** START OF RECORDS FOR THE TASK **
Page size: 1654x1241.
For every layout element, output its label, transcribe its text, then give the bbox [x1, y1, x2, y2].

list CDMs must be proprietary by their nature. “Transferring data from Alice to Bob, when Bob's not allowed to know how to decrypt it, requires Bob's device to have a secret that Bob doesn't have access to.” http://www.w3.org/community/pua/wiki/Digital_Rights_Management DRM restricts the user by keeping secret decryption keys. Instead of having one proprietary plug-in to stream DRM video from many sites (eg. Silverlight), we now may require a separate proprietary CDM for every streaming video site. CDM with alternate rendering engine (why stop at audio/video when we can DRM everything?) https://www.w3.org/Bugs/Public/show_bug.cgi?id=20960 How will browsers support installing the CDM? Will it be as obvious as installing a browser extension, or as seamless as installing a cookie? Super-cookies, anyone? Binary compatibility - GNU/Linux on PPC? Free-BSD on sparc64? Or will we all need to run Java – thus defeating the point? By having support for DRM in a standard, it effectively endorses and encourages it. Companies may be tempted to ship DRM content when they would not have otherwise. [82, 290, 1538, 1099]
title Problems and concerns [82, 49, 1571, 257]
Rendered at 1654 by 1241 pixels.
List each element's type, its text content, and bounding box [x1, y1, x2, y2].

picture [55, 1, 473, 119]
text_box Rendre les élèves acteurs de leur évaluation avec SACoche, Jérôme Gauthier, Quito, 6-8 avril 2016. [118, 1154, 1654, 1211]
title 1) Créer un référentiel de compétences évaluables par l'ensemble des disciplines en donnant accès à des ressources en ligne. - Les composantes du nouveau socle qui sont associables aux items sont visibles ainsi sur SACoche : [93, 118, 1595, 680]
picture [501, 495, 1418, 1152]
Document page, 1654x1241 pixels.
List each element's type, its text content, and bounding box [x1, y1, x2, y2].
** END OF RECORDS FOR THE TASK **
▶ _TASK STATEMENT_:
Extract each line of the items above that contains the string "pixels". Case counts.

▶ _RESPONSE_:
Rendered at 1654 by 1241 pixels.
Document page, 1654x1241 pixels.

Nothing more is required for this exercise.